5.  When a patient has a chronic condition or history of previous multiple operations, or has been seeing several doctors: 

  • Be slow to operate. 
  • Thoroughly investigate, including chasing up previous doctors for relevant information.
  • Seek a further opinion from a trusted colleague or discuss and document the case with other senior colleagues.

 

 Axiom: A good surgeon knows not only when to operate, but also when not to operate.

 

Surgeons – post-op

1.  For major surgery, consider phoning or contacting next of kin to inform them how the operation went and findings.

2.  Do not write discharge orders on the operation sheet. You must review the patient post-op or be certain the patient is ready for discharge. (Too many Writs involve a note on op sheet, “Home tomorrow – see me 2 weeks”. Common avoidable error!)

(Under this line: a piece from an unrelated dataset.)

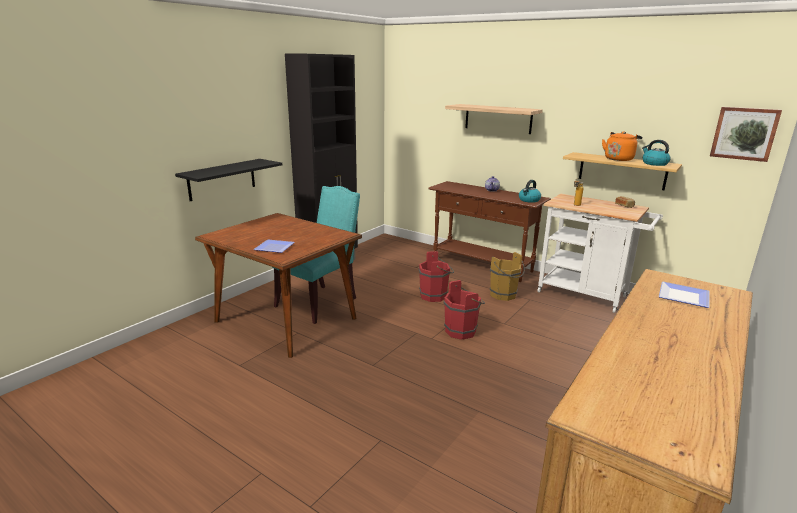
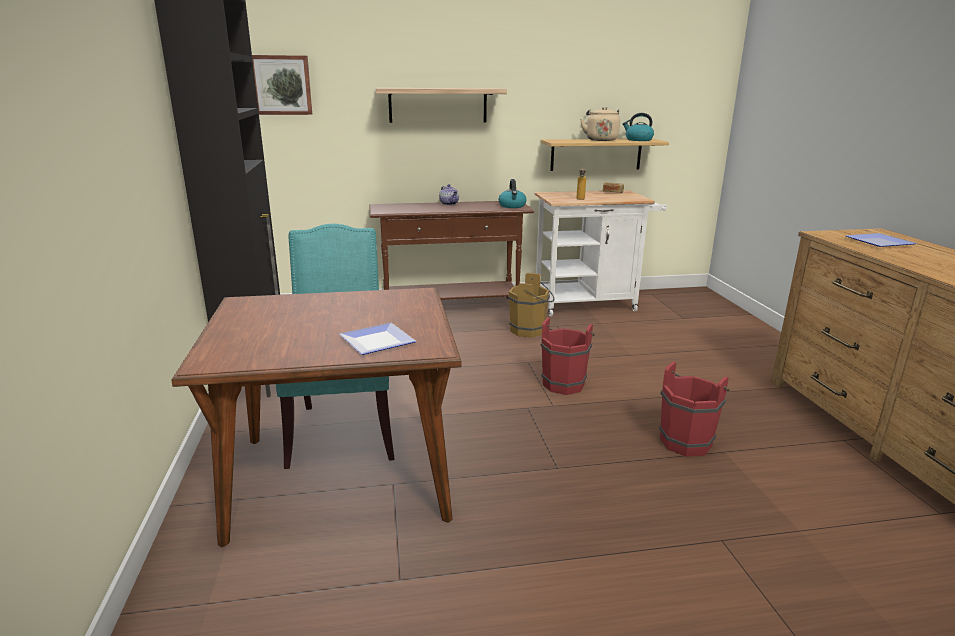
camera: 45 degrees left, 0 degrees up
(222, 179) = (129, 248): black shelf -> none
(435, 296) = (468, 359): red bucket -> red bucket (687, 441)
(619, 159) = (601, 140): orange kettle -> beige kettle
(744, 133) = (701, 100): picture -> picture (281, 85)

3.  If a patient appears ‘worried, unhappy or slow’ but otherwise ‘well’, consider a further period of observation before discharge and seek a review in your rooms within days, not weeks.

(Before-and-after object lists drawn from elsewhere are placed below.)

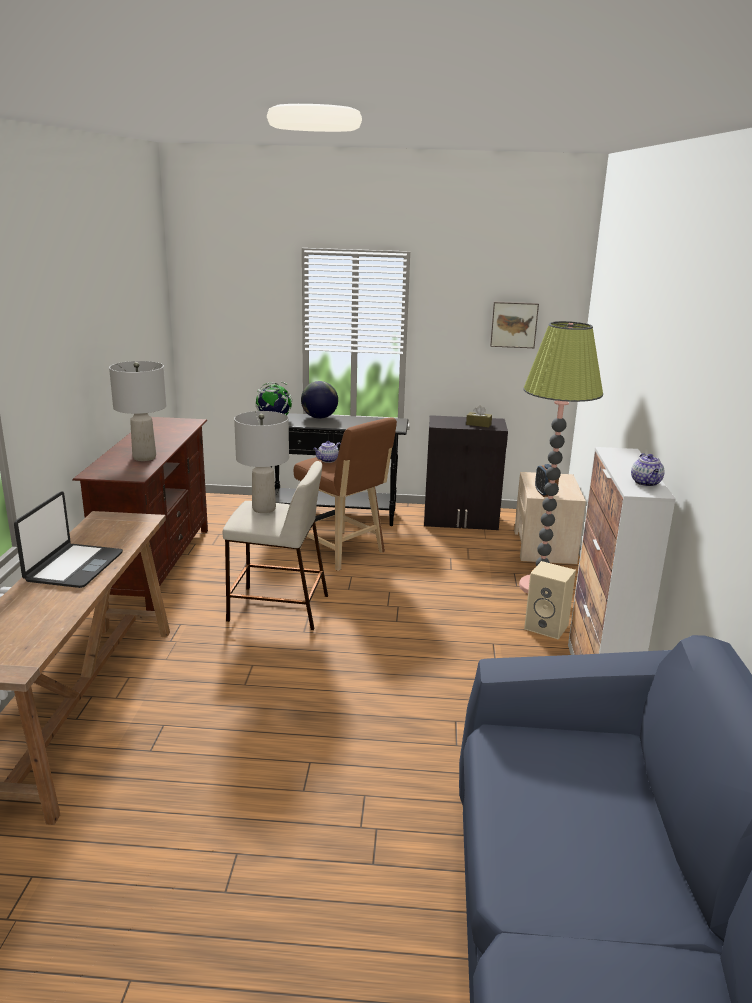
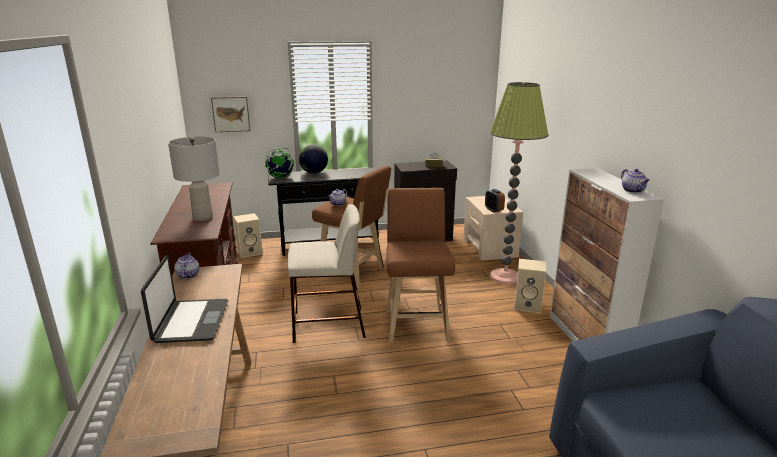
camera: 15 degrees left, 0 degrees up
(101, 519) = (188, 275): none -> teapot
(233, 509) = (250, 252): none -> beige speaker
(264, 509) = (313, 247): grey table lamp -> none
(386, 624) = (416, 323): none -> brown stool
(513, 324) = (447, 91): picture -> picture (231, 114)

4.  If a patient (or their relative) rings with concerns, give the patient the option of an urgent review or admission to hospital. Do not reassure a concerned post-op patient without reviewing them.

5.  If the operation you performed is unsuccessful or the patient is unhappy, refer them to a colleague for another opinion. Even if the patient does not want to see another doctor, advise the patient that you want to seek another opinion.

6.  Never re-operate on an unhappy patient who has had several unsuccessful procedures for the same condition without seeking further advice from a trusted colleague. If you both concur that further surgery is indicated in such a patient then arrange to re-do the operation together with an experienced colleague.

7.  Consider seriously whether you should do a third or subsequent operation for the same procedure, even if the patient requests it. It might be better to refer them to a colleague.

Axiom: Doing multiple operations on a patient for the same condition is a recipe for a Writ!

My key recommendation would be – just because you can do a procedure does not mean you should!

Many claims that come to the Cases Committee relate to elective procedures where patients are unhappy with the outcome.

Many of these procedures are performed in patients who are desperate to ‘have something done’, even though evidence and common sense would suggest that the likelihood of a good outcome is doomed from the outset because of unrealistic patient expectations and/or poor patient selection by the proceduralist.

The more desperate a patient is to have a procedure, often as a last resort for a long-standing problem, the more the proceduralist should think long and hard about whether the procedure is a) indicated and b) likely to give the patient the outcome they are hoping for.